>> BEGIN Stored records
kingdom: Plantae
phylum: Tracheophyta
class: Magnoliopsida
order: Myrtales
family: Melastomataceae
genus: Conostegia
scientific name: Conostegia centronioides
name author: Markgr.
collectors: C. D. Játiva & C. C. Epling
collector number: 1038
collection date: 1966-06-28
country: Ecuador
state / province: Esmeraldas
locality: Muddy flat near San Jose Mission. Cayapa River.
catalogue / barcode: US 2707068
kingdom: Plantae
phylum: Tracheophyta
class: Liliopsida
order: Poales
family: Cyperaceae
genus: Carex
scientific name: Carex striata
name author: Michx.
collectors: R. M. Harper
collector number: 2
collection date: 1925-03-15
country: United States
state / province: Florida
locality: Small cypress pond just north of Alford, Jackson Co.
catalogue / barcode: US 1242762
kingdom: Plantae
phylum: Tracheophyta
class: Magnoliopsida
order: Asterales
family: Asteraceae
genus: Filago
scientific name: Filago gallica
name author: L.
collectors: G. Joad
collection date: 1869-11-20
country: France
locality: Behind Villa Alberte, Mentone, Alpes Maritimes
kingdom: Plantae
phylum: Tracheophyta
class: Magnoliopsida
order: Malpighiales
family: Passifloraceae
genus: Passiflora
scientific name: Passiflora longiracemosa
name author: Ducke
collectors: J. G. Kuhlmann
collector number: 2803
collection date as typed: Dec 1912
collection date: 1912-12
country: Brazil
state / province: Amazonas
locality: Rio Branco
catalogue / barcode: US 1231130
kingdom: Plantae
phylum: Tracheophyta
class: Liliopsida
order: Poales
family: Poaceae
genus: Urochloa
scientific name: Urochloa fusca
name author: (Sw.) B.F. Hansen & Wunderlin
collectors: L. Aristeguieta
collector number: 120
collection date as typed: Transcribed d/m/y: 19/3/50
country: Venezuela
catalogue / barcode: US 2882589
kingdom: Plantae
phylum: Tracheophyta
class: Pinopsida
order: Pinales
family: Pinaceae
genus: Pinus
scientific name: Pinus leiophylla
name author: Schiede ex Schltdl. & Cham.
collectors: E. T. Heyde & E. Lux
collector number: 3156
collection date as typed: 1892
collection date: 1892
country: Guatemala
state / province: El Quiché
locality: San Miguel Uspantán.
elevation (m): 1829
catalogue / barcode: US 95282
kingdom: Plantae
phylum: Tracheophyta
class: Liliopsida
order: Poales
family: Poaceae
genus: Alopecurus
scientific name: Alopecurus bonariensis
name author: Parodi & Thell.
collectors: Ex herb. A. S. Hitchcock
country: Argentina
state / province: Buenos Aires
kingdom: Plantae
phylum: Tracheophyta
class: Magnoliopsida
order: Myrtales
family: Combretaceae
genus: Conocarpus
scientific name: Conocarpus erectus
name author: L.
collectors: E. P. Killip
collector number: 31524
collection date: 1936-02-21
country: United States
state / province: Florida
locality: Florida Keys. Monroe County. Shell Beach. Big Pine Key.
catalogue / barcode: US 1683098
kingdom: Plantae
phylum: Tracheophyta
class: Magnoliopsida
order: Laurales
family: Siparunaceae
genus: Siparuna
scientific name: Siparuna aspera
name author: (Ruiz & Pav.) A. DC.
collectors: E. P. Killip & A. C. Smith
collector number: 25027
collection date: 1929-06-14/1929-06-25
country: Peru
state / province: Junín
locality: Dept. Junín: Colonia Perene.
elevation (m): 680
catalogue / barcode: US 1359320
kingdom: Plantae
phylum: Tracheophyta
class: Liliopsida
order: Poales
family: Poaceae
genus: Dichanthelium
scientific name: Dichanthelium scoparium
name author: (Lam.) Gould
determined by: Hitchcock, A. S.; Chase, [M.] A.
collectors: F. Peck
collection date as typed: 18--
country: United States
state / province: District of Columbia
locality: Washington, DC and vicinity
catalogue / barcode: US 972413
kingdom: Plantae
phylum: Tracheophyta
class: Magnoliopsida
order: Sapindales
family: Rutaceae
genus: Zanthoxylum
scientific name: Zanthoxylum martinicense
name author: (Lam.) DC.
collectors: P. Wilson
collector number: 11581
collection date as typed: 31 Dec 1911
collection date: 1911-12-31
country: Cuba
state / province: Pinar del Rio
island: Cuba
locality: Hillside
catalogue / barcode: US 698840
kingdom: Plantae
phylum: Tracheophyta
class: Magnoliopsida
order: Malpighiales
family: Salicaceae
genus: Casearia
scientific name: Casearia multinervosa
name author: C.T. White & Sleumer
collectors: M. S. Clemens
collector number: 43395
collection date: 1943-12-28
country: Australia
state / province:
>> END Stored records
Copy out all of the rows above word for word, one line at a time.

kingdom: Plantae
phylum: Tracheophyta
class: Magnoliopsida
order: Myrtales
family: Melastomataceae
genus: Conostegia
scientific name: Conostegia centronioides
name author: Markgr.
collectors: C. D. Játiva & C. C. Epling
collector number: 1038
collection date: 1966-06-28
country: Ecuador
state / province: Esmeraldas
locality: Muddy flat near San Jose Mission. Cayapa River.
catalogue / barcode: US 2707068
kingdom: Plantae
phylum: Tracheophyta
class: Liliopsida
order: Poales
family: Cyperaceae
genus: Carex
scientific name: Carex striata
name author: Michx.
collectors: R. M. Harper
collector number: 2
collection date: 1925-03-15
country: United States
state / province: Florida
locality: Small cypress pond just north of Alford, Jackson Co.
catalogue / barcode: US 1242762
kingdom: Plantae
phylum: Tracheophyta
class: Magnoliopsida
order: Asterales
family: Asteraceae
genus: Filago
scientific name: Filago gallica
name author: L.
collectors: G. Joad
collection date: 1869-11-20
country: France
locality: Behind Villa Alberte, Mentone, Alpes Maritimes
kingdom: Plantae
phylum: Tracheophyta
class: Magnoliopsida
order: Malpighiales
family: Passifloraceae
genus: Passiflora
scientific name: Passiflora longiracemosa
name author: Ducke
collectors: J. G. Kuhlmann
collector number: 2803
collection date as typed: Dec 1912
collection date: 1912-12
country: Brazil
state / province: Amazonas
locality: Rio Branco
catalogue / barcode: US 1231130
kingdom: Plantae
phylum: Tracheophyta
class: Liliopsida
order: Poales
family: Poaceae
genus: Urochloa
scientific name: Urochloa fusca
name author: (Sw.) B.F. Hansen & Wunderlin
collectors: L. Aristeguieta
collector number: 120
collection date as typed: Transcribed d/m/y: 19/3/50
country: Venezuela
catalogue / barcode: US 2882589
kingdom: Plantae
phylum: Tracheophyta
class: Pinopsida
order: Pinales
family: Pinaceae
genus: Pinus
scientific name: Pinus leiophylla
name author: Schiede ex Schltdl. & Cham.
collectors: E. T. Heyde & E. Lux
collector number: 3156
collection date as typed: 1892
collection date: 1892
country: Guatemala
state / province: El Quiché
locality: San Miguel Uspantán.
elevation (m): 1829
catalogue / barcode: US 95282
kingdom: Plantae
phylum: Tracheophyta
class: Liliopsida
order: Poales
family: Poaceae
genus: Alopecurus
scientific name: Alopecurus bonariensis
name author: Parodi & Thell.
collectors: Ex herb. A. S. Hitchcock
country: Argentina
state / province: Buenos Aires
kingdom: Plantae
phylum: Tracheophyta
class: Magnoliopsida
order: Myrtales
family: Combretaceae
genus: Conocarpus
scientific name: Conocarpus erectus
name author: L.
collectors: E. P. Killip
collector number: 31524
collection date: 1936-02-21
country: United States
state / province: Florida
locality: Florida Keys. Monroe County. Shell Beach. Big Pine Key.
catalogue / barcode: US 1683098
kingdom: Plantae
phylum: Tracheophyta
class: Magnoliopsida
order: Laurales
family: Siparunaceae
genus: Siparuna
scientific name: Siparuna aspera
name author: (Ruiz & Pav.) A. DC.
collectors: E. P. Killip & A. C. Smith
collector number: 25027
collection date: 1929-06-14/1929-06-25
country: Peru
state / province: Junín
locality: Dept. Junín: Colonia Perene.
elevation (m): 680
catalogue / barcode: US 1359320
kingdom: Plantae
phylum: Tracheophyta
class: Liliopsida
order: Poales
family: Poaceae
genus: Dichanthelium
scientific name: Dichanthelium scoparium
name author: (Lam.) Gould
determined by: Hitchcock, A. S.; Chase, [M.] A.
collectors: F. Peck
collection date as typed: 18--
country: United States
state / province: District of Columbia
locality: Washington, DC and vicinity
catalogue / barcode: US 972413
kingdom: Plantae
phylum: Tracheophyta
class: Magnoliopsida
order: Sapindales
family: Rutaceae
genus: Zanthoxylum
scientific name: Zanthoxylum martinicense
name author: (Lam.) DC.
collectors: P. Wilson
collector number: 11581
collection date as typed: 31 Dec 1911
collection date: 1911-12-31
country: Cuba
state / province: Pinar del Rio
island: Cuba
locality: Hillside
catalogue / barcode: US 698840
kingdom: Plantae
phylum: Tracheophyta
class: Magnoliopsida
order: Malpighiales
family: Salicaceae
genus: Casearia
scientific name: Casearia multinervosa
name author: C.T. White & Sleumer
collectors: M. S. Clemens
collector number: 43395
collection date: 1943-12-28
country: Australia
state / province:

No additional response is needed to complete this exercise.